Popich prays for an award of 5% of $43,660 (the amount of the bond) or $2,183 as attorney’s fees, pursuant to the provisions of the contract. On the basis of the record before us, the fee sought is reasonable and is not out of proportion to the legal services rendered.2
In the district court this litigation was commenced when Fox, the contractor, sued Popich in No. 9515 for the balance due him under the contract, plus extras. Popich reconvened for damages and attorney’s fees, and filed a separate suit, No. 9779, on the same demand against Fidelity and Deposit Company of Maryland.

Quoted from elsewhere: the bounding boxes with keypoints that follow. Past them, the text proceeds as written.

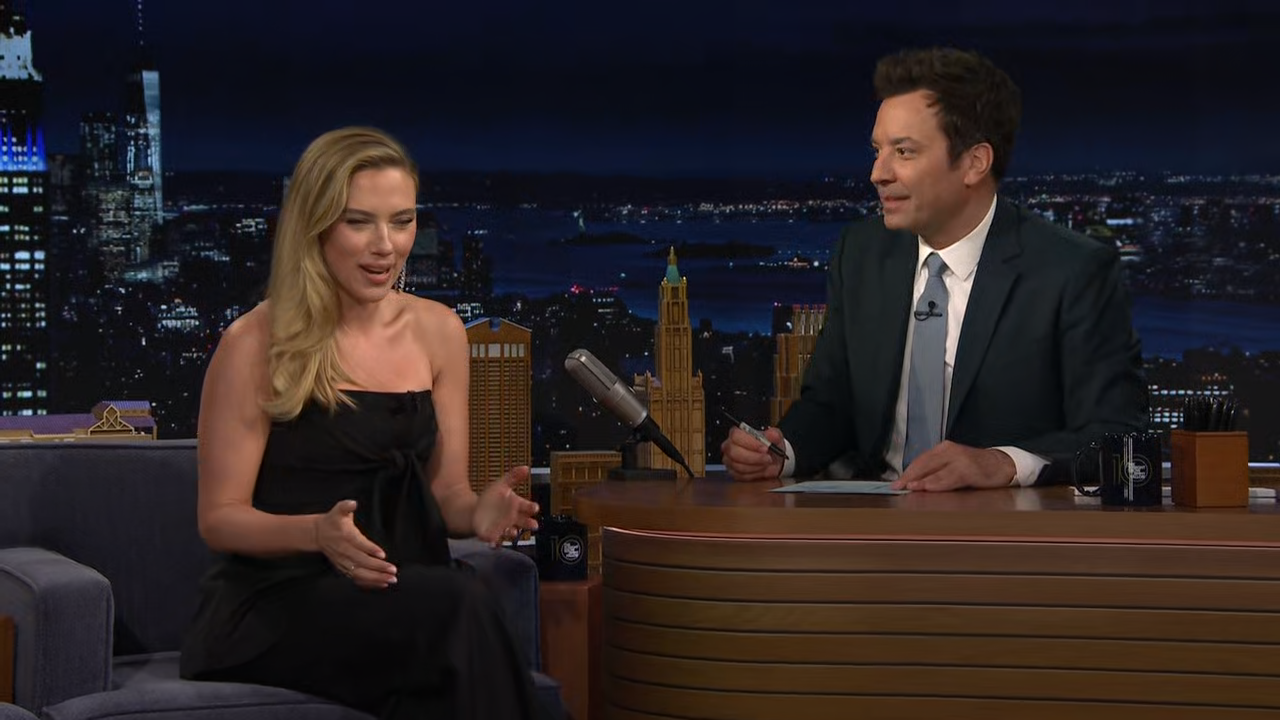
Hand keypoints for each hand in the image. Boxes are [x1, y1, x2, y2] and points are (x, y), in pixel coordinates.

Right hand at [315, 500, 397, 588]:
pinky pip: (357, 578)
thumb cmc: (333, 521)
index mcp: (345, 536)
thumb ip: (345, 506)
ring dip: (376, 578)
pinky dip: (370, 583)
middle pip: (361, 562)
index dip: (370, 549)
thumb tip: (353, 503)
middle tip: (393, 570)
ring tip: (391, 579)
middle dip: (377, 567)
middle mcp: (344, 551)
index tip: (382, 554)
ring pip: (360, 573)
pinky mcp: (344, 569)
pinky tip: (383, 583)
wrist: (318, 534)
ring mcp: (343, 562)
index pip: (358, 544)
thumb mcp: (338, 510)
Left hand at [473, 466, 540, 546]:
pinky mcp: (492, 535)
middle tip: (533, 524)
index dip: (531, 508)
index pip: (527, 507)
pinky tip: (494, 541)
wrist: (474, 512)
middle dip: (528, 523)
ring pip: (510, 531)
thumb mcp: (501, 484)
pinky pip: (496, 539)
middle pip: (522, 521)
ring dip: (511, 531)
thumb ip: (513, 476)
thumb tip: (526, 468)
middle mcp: (512, 518)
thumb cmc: (491, 499)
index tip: (534, 508)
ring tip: (512, 531)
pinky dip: (496, 541)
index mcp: (516, 506)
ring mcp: (503, 528)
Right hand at [721, 426, 784, 481]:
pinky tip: (762, 469)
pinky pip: (742, 476)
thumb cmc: (769, 446)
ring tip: (766, 463)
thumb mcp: (775, 437)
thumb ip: (773, 434)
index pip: (736, 436)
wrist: (772, 460)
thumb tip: (772, 435)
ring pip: (740, 466)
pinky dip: (755, 474)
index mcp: (737, 434)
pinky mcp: (733, 473)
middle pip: (734, 452)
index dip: (750, 443)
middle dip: (754, 457)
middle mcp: (729, 446)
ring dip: (757, 466)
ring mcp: (729, 460)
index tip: (765, 448)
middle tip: (768, 458)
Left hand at [889, 441, 1016, 491]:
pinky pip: (950, 478)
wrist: (1001, 465)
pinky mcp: (969, 469)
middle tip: (897, 487)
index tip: (896, 483)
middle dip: (910, 477)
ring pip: (936, 471)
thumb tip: (914, 484)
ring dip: (922, 481)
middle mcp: (950, 450)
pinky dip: (938, 484)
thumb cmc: (974, 467)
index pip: (920, 460)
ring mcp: (960, 459)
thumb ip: (936, 471)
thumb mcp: (952, 465)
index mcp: (943, 449)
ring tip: (909, 488)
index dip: (907, 472)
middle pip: (924, 464)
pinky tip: (929, 489)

The judgments of the Court of Appeal are amended, and there is now judgment in suit No. 9515 in favor of H. Bennett Fox and against Joseph A. Popich in the sum of $15,468.67, and in favor of Joseph A. Popich, plaintiff in reconvention, against H. Bennett Fox, defendant in reconvention, in the sum of $7,021.05, which judgment in favor of Popich and against Fox shall be solidary with that rendered against Fidelity and Deposit Company of Maryland in suit No. 9779.
In suit No. 9779 there is now judgment in favor of Joseph A. Popich and against Fidelity and Deposit Company of Maryland in the sum of $7,021.05, which judgment is solidary with that rendered against H. Bennett Fox in suit No. 9515. Each judgment is to bear legal interest from the date of demand until paid; all Costs are assessed against H. Bennett Fox and Fidelity and Deposit Company of Maryland.
. “The penalty being stipulated merely to enforce the performance of the principal obligation, it is not incurred, although the principal obligation be not performed, if there be a lawful excuse for its nonperformance, such as inevitable accident, or irresistible force.”
. See Citizens National Bank v. Waugh, 4 Cir., 78 F.2d 325, 100 A.L.R. 939; Husk v. Blancand, 155 Ba. 816, 99 So. 610, where the court stated at 99 So. 612:
“In referring to and approving the doctrine of the cases cited, we are not to be understood as giving unqualified assent to tbe rigor of the rule that the contract in such cases is ‘the law between the parties,’ and that ‘as a party binds himself, so shall lie be bound.’ The legal profession is an arm and support of tbe administration of justice, and the members of tbe bar are in a certain sense officers of the court, and their contracts for professional services on a contingent fee basis in cases such as the instant one may not as a matter of law be regarded as not subject to inquiry and correction by the courts if found unreasonable, greatly in excess of the value of the services rendered, and beyond the ability of the client to pay.”